NRP Academy Class Graduates, Agency Gains 21 New Officers
The ranks of the Maryland Natural Resources Police grew by 21 with the graduation Saturday of the latest class of recruits.
The new officers took their oath, administered by Col. George F. Johnson IV, NRP superintendent, at Chesapeake College before a large audience of family and friends.
Governor Martin O’Malley congratulated the newest members of NRP in a prerecorded address.
“Your training ensures that as long as you are on the front lines, Maryland’s people, Maryland’s public lands and wildlife will be safer and healthier,” said Governor O’Malley. “Through 146 years this agency’s name has changed and its mission has expanded. But its roots remain deeply embedded in our shared belief that environmental stewardship is a sacred duty.”
The new officers received 28 weeks of classroom and field training at the Maryland Police and Correctional Training Center in Sykesville, and on waterways and public lands throughout the state. Their studies included not only general law enforcement functions, but also the special skills needed for conservation law enforcement.
DNR Secretary Joe Gill noted that the new officers will bolster the ranks in all eight NRP patrol areas to protect land and waterways owned by the citizens of Maryland, uphold laws that guard wildlife and fish, aid boaters in distress and hikers lost in the woods, and patrol 66 state parks to help keep more than 11 million visitors safe.
Gill said advances in high-technology tools, such as the radar-and-camera system called the Maritime Law Enforcement Information Network, “will help shrink the vast size of the neighborhood NRP officers are sworn to protect. But make no mistake: nothing in that high-tech bag of tricks will ever replace the cop on the beat who helps citizens and brings lawbreakers to justice.”
In his remarks, Johnson asked veteran officers to embrace their role as mentors and urged the 56th Basic Recruit Class to spend the next year learning all they could from their field training officers.
“Your enthusiasm and passion, openness to challenges and ability to adapt to change will make NRP stronger and help keep this 146-year-old agency on the cutting edge of conservation law enforcement,” said Johnson.

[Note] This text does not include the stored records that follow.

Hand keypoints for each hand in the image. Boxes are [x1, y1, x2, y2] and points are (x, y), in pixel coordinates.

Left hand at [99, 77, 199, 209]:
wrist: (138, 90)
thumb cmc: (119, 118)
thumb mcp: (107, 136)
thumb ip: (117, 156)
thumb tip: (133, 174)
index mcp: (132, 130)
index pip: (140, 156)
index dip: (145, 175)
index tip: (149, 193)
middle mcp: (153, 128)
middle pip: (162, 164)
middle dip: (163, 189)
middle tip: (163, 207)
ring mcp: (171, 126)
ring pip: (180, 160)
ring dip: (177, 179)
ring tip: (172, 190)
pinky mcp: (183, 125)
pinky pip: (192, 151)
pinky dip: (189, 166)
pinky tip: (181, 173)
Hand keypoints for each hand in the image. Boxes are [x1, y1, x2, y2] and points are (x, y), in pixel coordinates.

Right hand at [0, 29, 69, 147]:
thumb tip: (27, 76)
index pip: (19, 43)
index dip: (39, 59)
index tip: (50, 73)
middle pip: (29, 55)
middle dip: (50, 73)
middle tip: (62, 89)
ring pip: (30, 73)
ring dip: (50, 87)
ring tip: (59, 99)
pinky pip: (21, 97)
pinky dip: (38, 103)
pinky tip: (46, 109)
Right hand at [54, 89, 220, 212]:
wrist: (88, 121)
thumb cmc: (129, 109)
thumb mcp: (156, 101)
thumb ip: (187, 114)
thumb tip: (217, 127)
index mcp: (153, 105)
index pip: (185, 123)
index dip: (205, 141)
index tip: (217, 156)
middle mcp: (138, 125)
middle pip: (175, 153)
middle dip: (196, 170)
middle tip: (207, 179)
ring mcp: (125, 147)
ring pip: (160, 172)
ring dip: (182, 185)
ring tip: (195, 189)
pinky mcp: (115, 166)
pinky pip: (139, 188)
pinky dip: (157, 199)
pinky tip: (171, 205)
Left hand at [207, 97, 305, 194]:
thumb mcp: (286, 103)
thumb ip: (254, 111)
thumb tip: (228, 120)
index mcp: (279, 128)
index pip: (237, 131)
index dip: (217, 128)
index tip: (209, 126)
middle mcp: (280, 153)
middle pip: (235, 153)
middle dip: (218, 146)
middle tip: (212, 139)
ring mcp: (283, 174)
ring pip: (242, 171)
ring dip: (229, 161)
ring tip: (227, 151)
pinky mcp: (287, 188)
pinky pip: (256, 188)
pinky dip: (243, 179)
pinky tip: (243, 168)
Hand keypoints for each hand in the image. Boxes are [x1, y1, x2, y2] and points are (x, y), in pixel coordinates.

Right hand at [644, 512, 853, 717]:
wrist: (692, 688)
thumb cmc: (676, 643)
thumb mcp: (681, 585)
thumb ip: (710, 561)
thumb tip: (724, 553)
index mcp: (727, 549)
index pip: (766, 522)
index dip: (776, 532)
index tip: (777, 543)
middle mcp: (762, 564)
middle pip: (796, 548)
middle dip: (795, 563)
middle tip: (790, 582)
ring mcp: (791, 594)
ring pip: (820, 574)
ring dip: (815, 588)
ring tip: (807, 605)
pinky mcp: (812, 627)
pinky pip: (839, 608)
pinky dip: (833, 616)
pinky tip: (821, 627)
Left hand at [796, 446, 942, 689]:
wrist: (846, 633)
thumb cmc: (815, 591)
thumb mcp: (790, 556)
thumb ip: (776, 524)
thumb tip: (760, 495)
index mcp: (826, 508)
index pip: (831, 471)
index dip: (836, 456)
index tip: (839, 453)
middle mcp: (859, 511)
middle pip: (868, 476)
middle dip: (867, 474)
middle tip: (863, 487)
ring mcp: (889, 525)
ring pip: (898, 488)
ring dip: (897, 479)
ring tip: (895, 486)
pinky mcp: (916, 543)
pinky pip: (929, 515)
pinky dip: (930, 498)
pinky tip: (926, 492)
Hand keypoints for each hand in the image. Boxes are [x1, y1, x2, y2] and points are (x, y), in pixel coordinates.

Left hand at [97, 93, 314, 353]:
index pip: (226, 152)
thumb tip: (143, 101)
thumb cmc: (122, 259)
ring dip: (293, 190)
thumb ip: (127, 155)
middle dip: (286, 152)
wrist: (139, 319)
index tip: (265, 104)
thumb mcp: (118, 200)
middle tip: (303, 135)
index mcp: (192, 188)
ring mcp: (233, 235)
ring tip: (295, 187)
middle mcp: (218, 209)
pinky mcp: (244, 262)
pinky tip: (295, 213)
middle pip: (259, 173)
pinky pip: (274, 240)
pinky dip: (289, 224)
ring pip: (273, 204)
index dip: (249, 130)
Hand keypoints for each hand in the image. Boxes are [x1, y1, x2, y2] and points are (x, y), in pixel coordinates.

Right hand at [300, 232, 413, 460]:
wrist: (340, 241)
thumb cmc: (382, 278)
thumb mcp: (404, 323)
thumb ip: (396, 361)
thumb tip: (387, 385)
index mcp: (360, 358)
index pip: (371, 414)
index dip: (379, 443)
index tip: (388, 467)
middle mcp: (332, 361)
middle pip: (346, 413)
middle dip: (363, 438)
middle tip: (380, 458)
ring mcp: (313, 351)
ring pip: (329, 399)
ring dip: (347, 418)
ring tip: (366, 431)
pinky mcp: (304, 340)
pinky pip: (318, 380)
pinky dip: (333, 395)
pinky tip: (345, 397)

Calvert County Circuit Court Associate Judge E. Gregory Wells used his keynote address to praise NRP officers for their efforts, and encouraged the new officers to adhere to the agency’s core values of integrity, dedication, professionalism and courtesy.
The 21 new officers:
Jacob Bucher of Joppa; Ryan Colon of Hebron; Dominic D’Angona III of Damascus; Scott Davis of Annapolis; Thompson DeFriez of Glen Burnie; Robert Duvall Jr. of Berlin; Daniel Geiman of Baltimore; Khari Grooms of Clinton; Bernard Haberkam Jr. of Richlands, N.C.; Brian Hunt of Stevensville; Robert Kapp of Westminster; Justin King of Cumberland; Raymond Maurer of Bel Air; Charles McCauley Jr. of Pittsville; Kristen McFarland of Church Hill; Michael Sullivan of Mount Airy; Daniel Thomas of Bowie; Gina Tyler of Marion; Stephen Ward of Abingdon; David Wilkinson of Mardela Springs; and Robert Wood of Berlin.

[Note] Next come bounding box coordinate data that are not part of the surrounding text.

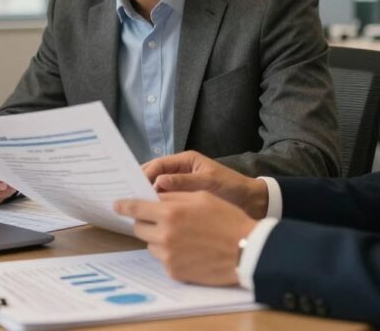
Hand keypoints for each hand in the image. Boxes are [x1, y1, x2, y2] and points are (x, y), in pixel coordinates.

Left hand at [115, 192, 256, 285]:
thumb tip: (153, 197)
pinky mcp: (174, 272)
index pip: (136, 208)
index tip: (117, 205)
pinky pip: (163, 259)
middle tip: (159, 220)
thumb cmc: (227, 219)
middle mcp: (164, 236)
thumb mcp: (201, 197)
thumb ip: (174, 196)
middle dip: (146, 222)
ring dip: (158, 239)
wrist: (247, 251)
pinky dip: (170, 254)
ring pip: (150, 245)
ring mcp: (168, 256)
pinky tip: (189, 250)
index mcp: (170, 213)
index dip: (124, 206)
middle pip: (139, 228)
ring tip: (181, 236)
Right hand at [143, 151, 268, 218]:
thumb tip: (159, 182)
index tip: (132, 185)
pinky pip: (166, 202)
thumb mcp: (210, 182)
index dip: (144, 173)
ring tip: (135, 209)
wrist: (251, 202)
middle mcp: (180, 172)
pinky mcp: (184, 200)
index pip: (158, 164)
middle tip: (127, 197)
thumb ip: (185, 182)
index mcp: (186, 161)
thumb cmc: (232, 187)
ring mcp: (182, 186)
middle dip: (141, 185)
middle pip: (154, 176)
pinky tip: (151, 218)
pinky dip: (158, 208)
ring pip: (158, 190)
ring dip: (148, 198)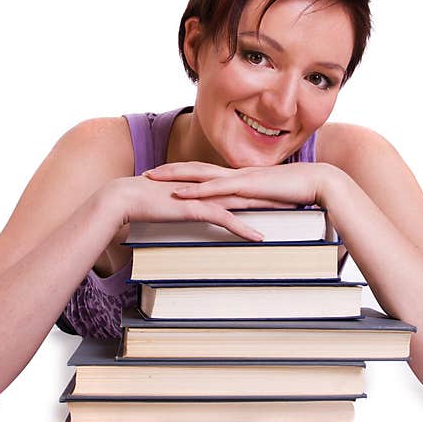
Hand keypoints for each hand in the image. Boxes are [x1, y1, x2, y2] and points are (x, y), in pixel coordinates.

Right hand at [104, 174, 295, 241]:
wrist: (126, 196)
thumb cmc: (144, 200)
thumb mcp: (171, 200)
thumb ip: (185, 202)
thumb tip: (189, 208)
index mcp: (204, 183)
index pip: (238, 184)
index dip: (259, 186)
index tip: (278, 190)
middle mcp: (208, 187)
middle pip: (248, 189)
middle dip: (273, 192)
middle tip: (296, 194)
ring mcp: (204, 197)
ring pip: (243, 202)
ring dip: (268, 207)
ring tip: (291, 212)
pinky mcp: (196, 209)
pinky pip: (226, 221)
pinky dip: (244, 229)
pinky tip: (259, 238)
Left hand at [143, 161, 343, 208]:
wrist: (317, 182)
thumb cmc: (297, 192)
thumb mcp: (269, 200)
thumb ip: (255, 204)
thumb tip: (244, 214)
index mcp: (239, 177)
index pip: (205, 172)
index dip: (183, 173)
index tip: (164, 176)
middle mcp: (235, 174)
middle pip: (195, 169)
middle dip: (170, 171)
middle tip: (147, 174)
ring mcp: (240, 178)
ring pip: (200, 175)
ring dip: (175, 177)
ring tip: (154, 179)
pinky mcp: (247, 186)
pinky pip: (217, 188)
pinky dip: (197, 190)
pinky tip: (181, 193)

Officer Ryan Colon delivered the class address.
Four class members were recognized for outstanding achievement during the academy, which began on April 7:
Officer Brian Hunt, Excellence in Leadership; Officer Ryan Colon, Excellence in Academic Achievement; Officer Michael Sullivan, Excellence in Firearms (Top Gun); and Officer Robert Duvall Jr., Excellence in Navigation and Seamanship.